I'm not saying that a secular government can't end up following a NOMA-style policy. However, NOMA isn't a guaranteed logical consequence of having a government that refuses to deal with religion. It could lead to a system of government that cuts out any and all religious influences in classes outside of RE ones.
Take that example above. Secularism means that creationism doesn't enjoy a privileged position in the classroom because there's no state support for it - they're separate. If the teacher refutes creationism, she's making a scientific claim, and is therefore doing her job. You provided an alternative way to deal with that sort of quibble yourself. You point out that:
Deconstruct religion to the point where you've no longer got religion anymore - religion is a composite thing in any case - and secularism could just as easily be a tool for wiping religion out of existence. The separation of religion and state, in any case, simply means that no one religion gets to impose its dogma on people unchallenged. It does have a missing link, which is some means of distinguishing nonsensical justifications from sound ones (like in the whole euthanasia and abortion law debate), but this is more because it's simply open-ended what a secular government does to tackle this.
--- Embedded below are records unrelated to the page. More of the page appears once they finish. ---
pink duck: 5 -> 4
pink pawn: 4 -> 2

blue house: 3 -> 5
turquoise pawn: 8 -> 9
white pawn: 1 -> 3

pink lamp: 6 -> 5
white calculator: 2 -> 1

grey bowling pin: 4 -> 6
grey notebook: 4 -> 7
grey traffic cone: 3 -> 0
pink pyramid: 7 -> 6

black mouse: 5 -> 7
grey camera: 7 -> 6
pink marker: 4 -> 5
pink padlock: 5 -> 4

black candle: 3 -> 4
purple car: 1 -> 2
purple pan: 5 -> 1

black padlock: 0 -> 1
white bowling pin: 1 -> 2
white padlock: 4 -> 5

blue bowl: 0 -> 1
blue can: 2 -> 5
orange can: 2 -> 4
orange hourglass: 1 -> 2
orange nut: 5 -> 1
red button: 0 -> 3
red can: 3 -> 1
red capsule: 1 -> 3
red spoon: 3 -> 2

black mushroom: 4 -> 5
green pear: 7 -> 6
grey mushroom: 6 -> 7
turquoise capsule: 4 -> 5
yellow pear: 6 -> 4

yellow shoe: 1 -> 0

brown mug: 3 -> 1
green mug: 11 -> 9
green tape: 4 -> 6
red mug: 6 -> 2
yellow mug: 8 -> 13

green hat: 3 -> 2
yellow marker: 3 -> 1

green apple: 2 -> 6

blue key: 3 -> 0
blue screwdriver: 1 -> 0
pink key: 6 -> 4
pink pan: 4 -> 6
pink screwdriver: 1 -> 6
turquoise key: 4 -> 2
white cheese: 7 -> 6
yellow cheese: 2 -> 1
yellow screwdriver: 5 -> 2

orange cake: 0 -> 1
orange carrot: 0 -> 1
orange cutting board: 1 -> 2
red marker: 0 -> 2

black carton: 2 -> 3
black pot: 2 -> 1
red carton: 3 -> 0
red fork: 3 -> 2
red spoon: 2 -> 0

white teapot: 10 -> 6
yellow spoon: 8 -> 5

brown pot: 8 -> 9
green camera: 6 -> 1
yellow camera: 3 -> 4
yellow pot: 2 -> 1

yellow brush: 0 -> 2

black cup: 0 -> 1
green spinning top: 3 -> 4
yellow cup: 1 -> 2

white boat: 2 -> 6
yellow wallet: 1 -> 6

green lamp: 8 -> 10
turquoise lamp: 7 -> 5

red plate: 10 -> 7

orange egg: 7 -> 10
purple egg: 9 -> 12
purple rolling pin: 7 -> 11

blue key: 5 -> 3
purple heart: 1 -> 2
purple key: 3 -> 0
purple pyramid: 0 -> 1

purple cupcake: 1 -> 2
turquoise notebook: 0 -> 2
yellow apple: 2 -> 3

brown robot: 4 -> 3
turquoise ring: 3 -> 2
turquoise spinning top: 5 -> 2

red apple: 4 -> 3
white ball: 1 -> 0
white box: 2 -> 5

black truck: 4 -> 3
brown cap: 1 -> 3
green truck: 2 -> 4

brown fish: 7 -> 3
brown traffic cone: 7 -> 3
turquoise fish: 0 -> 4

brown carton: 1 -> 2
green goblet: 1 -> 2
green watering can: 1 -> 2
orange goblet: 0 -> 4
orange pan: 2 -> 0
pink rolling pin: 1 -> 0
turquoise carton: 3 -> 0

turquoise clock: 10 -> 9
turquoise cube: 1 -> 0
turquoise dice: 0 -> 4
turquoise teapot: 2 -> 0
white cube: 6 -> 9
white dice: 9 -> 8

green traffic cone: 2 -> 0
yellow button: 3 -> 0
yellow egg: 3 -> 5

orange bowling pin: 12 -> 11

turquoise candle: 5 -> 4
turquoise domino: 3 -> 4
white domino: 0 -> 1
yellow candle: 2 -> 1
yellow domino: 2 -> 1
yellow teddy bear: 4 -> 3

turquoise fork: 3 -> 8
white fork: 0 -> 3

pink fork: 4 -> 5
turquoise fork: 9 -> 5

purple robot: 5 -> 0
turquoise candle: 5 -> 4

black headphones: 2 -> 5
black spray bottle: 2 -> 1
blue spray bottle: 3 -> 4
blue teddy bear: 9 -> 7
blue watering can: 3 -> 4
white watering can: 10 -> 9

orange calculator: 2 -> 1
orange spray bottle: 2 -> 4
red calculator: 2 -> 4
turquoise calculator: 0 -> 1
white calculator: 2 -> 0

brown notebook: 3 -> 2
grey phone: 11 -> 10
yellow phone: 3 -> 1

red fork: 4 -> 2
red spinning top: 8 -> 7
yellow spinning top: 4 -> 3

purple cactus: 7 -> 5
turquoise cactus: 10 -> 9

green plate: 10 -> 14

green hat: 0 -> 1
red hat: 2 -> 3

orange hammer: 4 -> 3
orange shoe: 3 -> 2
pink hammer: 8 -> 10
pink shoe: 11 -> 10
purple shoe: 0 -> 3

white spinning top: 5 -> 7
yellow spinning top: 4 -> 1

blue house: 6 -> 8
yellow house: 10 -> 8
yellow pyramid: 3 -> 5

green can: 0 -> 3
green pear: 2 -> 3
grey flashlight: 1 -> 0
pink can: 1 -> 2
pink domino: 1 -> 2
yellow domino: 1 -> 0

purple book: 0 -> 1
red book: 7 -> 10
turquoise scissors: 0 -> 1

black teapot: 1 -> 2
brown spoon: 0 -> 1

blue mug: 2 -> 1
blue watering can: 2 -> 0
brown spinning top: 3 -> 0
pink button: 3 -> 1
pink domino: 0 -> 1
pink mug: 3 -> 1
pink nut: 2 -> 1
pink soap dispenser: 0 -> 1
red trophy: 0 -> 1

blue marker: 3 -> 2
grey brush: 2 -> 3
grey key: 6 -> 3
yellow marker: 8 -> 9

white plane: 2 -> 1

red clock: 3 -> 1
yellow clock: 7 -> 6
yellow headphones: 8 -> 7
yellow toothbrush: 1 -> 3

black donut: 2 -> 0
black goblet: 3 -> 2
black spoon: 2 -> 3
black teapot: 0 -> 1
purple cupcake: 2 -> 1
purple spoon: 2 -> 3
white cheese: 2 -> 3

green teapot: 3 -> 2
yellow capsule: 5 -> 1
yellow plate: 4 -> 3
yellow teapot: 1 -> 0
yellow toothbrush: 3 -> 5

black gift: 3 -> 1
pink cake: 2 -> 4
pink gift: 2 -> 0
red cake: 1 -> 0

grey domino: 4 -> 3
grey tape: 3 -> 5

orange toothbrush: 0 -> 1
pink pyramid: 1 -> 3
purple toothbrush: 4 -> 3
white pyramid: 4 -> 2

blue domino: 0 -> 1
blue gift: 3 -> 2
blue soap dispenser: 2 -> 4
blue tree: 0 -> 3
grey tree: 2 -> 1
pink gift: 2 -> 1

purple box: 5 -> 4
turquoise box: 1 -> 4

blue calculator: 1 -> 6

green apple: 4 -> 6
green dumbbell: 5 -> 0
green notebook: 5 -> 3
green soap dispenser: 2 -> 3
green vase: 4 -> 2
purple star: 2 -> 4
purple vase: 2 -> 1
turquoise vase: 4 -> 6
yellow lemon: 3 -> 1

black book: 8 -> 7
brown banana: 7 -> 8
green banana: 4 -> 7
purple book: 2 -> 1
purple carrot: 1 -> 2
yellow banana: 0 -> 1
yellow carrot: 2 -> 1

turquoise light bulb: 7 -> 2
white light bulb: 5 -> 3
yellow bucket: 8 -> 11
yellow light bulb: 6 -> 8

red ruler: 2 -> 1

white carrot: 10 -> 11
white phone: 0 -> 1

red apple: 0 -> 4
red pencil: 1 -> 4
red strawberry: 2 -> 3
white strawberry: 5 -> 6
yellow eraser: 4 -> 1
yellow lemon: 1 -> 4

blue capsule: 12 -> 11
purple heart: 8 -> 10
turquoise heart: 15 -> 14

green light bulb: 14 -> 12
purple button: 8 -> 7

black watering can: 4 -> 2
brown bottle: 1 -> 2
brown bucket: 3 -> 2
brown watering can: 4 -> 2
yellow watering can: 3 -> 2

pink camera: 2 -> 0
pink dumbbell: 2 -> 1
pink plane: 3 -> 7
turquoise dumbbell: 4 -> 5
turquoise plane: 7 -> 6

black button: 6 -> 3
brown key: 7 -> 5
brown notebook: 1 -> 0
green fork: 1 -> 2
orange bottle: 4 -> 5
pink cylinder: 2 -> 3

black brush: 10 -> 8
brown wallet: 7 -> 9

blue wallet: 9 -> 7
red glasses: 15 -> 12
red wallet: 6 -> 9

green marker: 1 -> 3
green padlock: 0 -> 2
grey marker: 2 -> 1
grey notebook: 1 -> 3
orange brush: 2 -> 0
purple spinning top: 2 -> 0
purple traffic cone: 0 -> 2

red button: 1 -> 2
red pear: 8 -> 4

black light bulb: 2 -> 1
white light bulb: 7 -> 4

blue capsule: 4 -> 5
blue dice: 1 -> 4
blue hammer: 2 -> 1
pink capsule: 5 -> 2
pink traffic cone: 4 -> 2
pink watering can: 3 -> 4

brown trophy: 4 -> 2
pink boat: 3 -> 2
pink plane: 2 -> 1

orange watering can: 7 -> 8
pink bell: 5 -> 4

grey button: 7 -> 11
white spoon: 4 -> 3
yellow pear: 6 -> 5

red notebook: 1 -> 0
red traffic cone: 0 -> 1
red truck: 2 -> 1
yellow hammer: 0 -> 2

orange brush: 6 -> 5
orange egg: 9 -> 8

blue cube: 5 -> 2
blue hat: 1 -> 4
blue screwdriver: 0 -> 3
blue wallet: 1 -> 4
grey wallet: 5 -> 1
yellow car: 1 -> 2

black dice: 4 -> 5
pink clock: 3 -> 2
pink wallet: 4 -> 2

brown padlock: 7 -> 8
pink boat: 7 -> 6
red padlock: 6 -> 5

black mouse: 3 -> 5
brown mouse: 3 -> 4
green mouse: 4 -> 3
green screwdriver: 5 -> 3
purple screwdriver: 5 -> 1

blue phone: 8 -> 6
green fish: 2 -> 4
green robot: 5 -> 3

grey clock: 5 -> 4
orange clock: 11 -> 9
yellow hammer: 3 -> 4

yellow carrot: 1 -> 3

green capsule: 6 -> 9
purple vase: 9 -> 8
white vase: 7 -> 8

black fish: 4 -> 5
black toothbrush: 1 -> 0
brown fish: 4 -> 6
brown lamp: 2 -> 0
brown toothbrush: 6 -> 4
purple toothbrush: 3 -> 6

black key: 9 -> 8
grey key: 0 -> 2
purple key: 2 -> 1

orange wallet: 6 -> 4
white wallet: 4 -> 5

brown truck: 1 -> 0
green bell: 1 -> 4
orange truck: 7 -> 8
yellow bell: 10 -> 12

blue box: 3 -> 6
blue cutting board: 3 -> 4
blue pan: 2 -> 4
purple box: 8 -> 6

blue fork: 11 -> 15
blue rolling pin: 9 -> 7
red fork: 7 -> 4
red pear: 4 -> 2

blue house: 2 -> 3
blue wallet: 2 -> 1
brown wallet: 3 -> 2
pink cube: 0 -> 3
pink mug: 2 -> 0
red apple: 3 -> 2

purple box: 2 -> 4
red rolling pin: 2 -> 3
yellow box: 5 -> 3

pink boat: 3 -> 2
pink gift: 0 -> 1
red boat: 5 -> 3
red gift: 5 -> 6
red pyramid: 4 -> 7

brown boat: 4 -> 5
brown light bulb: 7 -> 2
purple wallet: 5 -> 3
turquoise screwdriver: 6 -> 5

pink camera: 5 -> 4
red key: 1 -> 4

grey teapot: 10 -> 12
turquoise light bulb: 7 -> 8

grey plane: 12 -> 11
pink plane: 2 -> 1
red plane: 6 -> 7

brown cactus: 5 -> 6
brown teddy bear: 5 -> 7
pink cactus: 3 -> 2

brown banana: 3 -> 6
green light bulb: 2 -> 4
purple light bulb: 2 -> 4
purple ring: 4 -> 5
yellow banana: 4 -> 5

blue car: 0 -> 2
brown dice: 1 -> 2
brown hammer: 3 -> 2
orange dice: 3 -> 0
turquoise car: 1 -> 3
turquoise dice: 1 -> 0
I think you're confusing "government has no religious influence in it" with "government has no influence on religion". The definitions of secularism simply say that if a citizen wants to follow Religion X, then be it on his or her own head. Their actions still come under state law.
I thought the idea of a democracy was that the majority got the clout. If a belief system has enough believers to be a force to be reckoned with, I'd say that's pretty much democracy at work.